Arriving in Gainesville these days, you may have noticed large signs reaching high into the sky denoting the city’s limits along major thoroughfares and interstate exits.
The newly erected signs are part of a three-year project that began in 2015 that includes placing welcome signs, directional markers and points of interest maps at key locations throughout Gainesville.
“Gateway” and secondary signs have already been placed or will be placed at three exits along Interstate 985 (20,22 and 24), as well as along other major entrance corridors, such as Queen City Parkway, Dawsonville Highway, Jesse Jewell Parkway, Browns Bridge Road, Thompson Bridge Road and Cleveland Highway.
City officials said they chose the design for these “gateway” markers for both their functionality and artistic appeal.

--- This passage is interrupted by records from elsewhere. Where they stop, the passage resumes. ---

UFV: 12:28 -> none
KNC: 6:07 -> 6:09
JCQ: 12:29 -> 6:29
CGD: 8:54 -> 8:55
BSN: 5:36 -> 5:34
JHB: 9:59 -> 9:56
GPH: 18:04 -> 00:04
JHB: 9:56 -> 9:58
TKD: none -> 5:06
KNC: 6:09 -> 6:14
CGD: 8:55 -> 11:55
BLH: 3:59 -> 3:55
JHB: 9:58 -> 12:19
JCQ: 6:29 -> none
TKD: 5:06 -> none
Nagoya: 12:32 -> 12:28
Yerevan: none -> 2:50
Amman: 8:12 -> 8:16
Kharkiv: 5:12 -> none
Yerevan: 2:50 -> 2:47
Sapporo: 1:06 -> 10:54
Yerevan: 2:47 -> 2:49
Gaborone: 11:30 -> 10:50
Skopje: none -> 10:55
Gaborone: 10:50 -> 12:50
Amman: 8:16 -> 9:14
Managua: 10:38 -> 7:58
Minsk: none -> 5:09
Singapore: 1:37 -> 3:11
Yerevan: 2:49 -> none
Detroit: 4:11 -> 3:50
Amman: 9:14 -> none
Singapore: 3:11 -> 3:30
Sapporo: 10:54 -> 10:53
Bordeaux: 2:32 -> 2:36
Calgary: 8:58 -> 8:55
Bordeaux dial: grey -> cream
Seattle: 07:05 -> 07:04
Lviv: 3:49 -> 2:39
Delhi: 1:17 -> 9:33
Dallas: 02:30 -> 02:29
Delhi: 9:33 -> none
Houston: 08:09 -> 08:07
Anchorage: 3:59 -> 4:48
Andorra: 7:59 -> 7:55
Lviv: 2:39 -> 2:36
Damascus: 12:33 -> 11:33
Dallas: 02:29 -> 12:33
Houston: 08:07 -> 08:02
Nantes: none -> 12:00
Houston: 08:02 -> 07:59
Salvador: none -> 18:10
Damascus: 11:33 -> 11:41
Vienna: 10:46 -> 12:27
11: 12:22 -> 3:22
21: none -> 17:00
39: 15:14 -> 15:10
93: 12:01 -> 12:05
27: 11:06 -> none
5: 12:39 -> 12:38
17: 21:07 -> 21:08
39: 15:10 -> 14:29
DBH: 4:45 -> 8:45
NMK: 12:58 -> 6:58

The sign design includes stone and wave-like graphics symbolizing Lake Lanier, with “Gainesville” inscribed from the bottom up.
“It’s very good for the recognition of our city,” Mayor Danny Dunagan said. “I’ve heard nothing but compliments.”
City officials are planning to install way-finding signage aimed at motorists, pedestrians and bicyclists alike, pointing both residents and visitors to various destinations in Gainesville, including tourist attractions, shopping centers, parks, historic districts and more.
City spokeswoman Catiel Felts said the Georgia Department of Transportation has asked the city to reduce the number of signs it initially proposed installing, but that the city remains committed to having them.
It’s important, Felts said, because some visitors traveling down Jesse Jewell Parkway and E.E. Butler Parkway might not even be aware that the downtown square is nearby.
Sky Design, a firm with offices in Atlanta and San Francisco, was hired to design the signs at a cost of $33,000. About $975,000 has been budgeted for the entire project, including installation.
City officials have said it’s important to brand the city in this way and build upon the tourism industry that annually generates an estimated economic impact of $9 million or more.
Moreover, Dunagan said, funding for the signage is taken not from property taxes, but rather a tax applied to hotel and motel stays, meaning some of the funding is coming directly from the very tourists and visitors the city hopes to continue attracting with the signage.